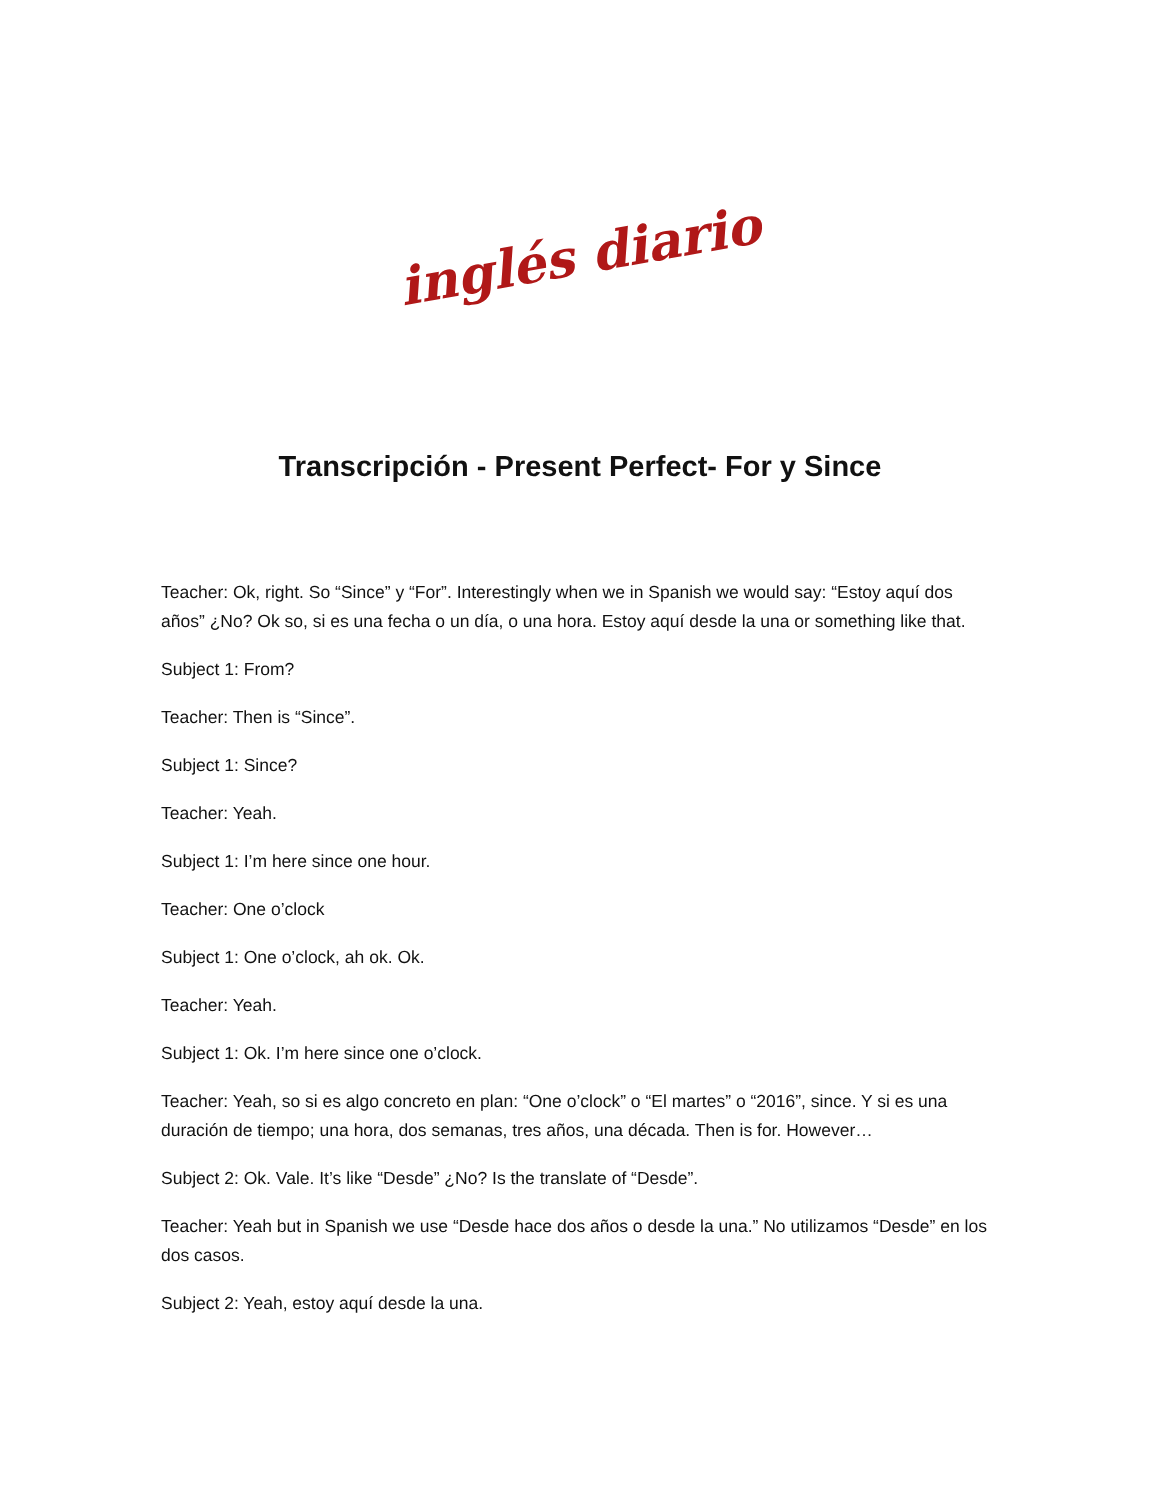inglés diario
Transcripción - Present Perfect- For y Since
Teacher: Ok, right. So “Since” y “For”. Interestingly when we in Spanish we would say: “Estoy aquí dos años” ¿No? Ok so, si es una fecha o un día, o una hora. Estoy aquí desde la una or something like that.
Subject 1: From?
Teacher: Then is “Since”.
Subject 1: Since?
Teacher: Yeah.
Subject 1: I’m here since one hour.
Teacher: One o’clock
Subject 1: One o’clock, ah ok. Ok.
Teacher: Yeah.
Subject 1: Ok. I’m here since one o’clock.
Teacher: Yeah, so si es algo concreto en plan: “One o’clock” o “El martes” o “2016”, since. Y si es una duración de tiempo; una hora, dos semanas, tres años, una década. Then is for. However…
Subject 2: Ok. Vale. It’s like “Desde” ¿No? Is the translate of “Desde”.
Teacher: Yeah but in Spanish we use “Desde hace dos años o desde la una.” No utilizamos “Desde” en los dos casos.
Subject 2: Yeah, estoy aquí desde la una.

□ □ □ □ □ □ □

Pictures excluded, set down all the entries exactly.

inglés diario
Transcripción - Present Perfect- For y Since
Teacher: Ok, right. So “Since” y “For”. Interestingly when we in Spanish we would say: “Estoy aquí dos años” ¿No? Ok so, si es una fecha o un día, o una hora. Estoy aquí desde la una or something like that.
Subject 1: From?
Teacher: Then is “Since”.
Subject 1: Since?
Teacher: Yeah.
Subject 1: I’m here since one hour.
Teacher: One o’clock
Subject 1: One o’clock, ah ok. Ok.
Teacher: Yeah.
Subject 1: Ok. I’m here since one o’clock.
Teacher: Yeah, so si es algo concreto en plan: “One o’clock” o “El martes” o “2016”, since. Y si es una duración de tiempo; una hora, dos semanas, tres años, una década. Then is for. However…
Subject 2: Ok. Vale. It’s like “Desde” ¿No? Is the translate of “Desde”.
Teacher: Yeah but in Spanish we use “Desde hace dos años o desde la una.” No utilizamos “Desde” en los dos casos.
Subject 2: Yeah, estoy aquí desde la una.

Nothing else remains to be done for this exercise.